His answer echoes many of the concerns we have about this issue. He identifies class, commercial interest and confusion as contributing to the divergence:

"It's partly a matter of class because there are some students who perfectly fit the mould of digital natives. For example, it's not surprising that two Harvard law professors were among the first to write about such students...The digital natives theory is also partly driven by commercial interest. It's worth noting that Prensky, who was one of the first to popularise the idea of the digital native, is also the chief executive and founder of Games2Train, a company that specialises in creating computer learning games...Confusion also plays a part. It's telling that most of the accounts of digital natives come not from natives themselves but from middle-aged people observing young adults using computers.

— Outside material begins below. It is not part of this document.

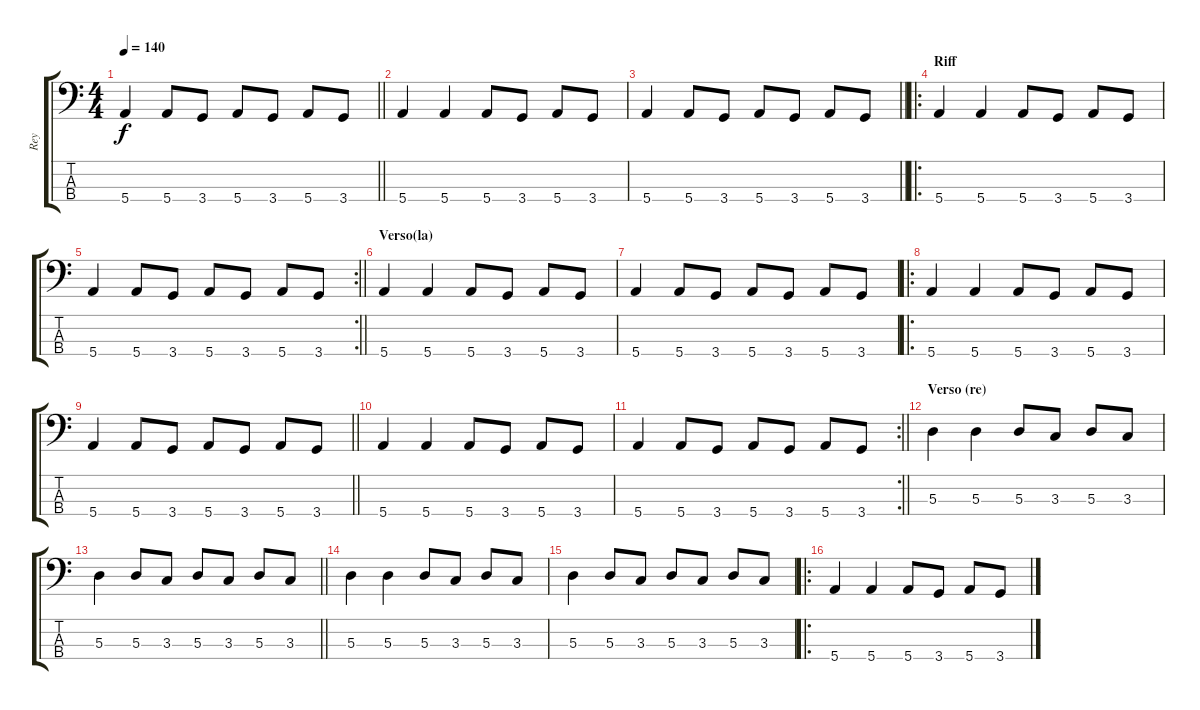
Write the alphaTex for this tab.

Those writing about digital natives confuse the ability to navigate around ready-made online environments or download content from the net for a general ease with technology."

Read the full article.

1 comment:

Anonymous said...

I think that's a good point Mark. It's entirely anecdotal, but when I discuss some of the 'digital natives' issues with my 19 year old son, who attends Cap, he pretty much validates for me, that there are gaps in the theory.

When I told him that this notion exists about those growing up with technology learning differently and, among other things, preferring online interaction to F2F, he feels nothing could be further from the truth.

He and his classmates seem to much prefer many of the same interactions students and instructors have had for eons.

We also assume way, way too much about them. They are not generally techno-savvy in the extreme, but do have expectations about the ability to use certain technologies as an option.